■ **Problem requirements**
Please return all lines of the data below containing the string "right".

==*==

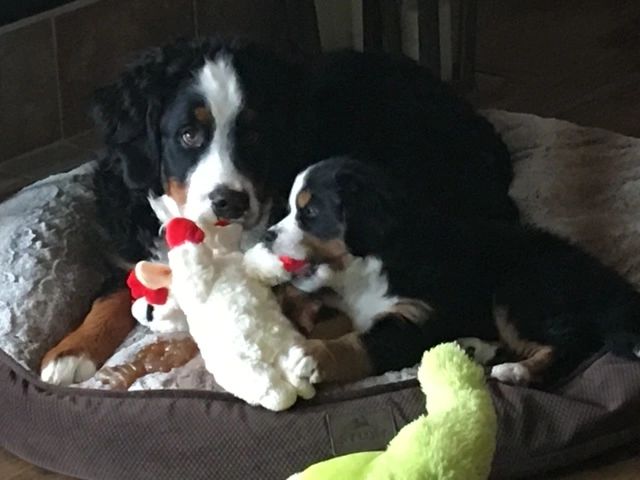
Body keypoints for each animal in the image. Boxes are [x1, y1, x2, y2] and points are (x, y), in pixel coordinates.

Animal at [264, 158, 640, 386]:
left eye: (310, 212)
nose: (267, 236)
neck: (375, 264)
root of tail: (606, 279)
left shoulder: (414, 319)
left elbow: (355, 342)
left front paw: (312, 355)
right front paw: (293, 309)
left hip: (518, 290)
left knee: (572, 344)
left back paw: (516, 371)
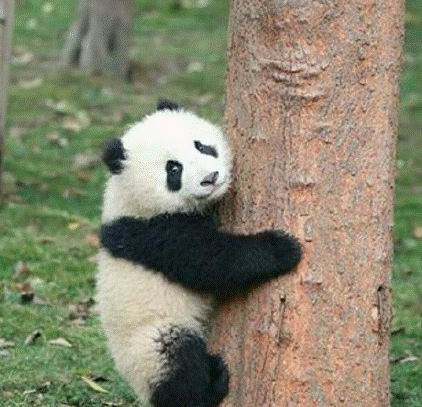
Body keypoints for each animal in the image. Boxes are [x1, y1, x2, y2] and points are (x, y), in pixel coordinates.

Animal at [96, 100, 302, 407]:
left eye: (202, 146)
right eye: (173, 169)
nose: (210, 178)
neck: (129, 197)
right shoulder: (153, 233)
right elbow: (211, 261)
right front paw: (283, 248)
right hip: (148, 343)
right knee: (178, 362)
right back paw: (211, 385)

==*==

■ **Task result**
right front paw: (293, 309)
right eye: (173, 169)
right shoulder: (153, 233)
right elbow: (211, 261)
right front paw: (283, 248)
right hip: (148, 343)
right knee: (178, 362)
right back paw: (211, 385)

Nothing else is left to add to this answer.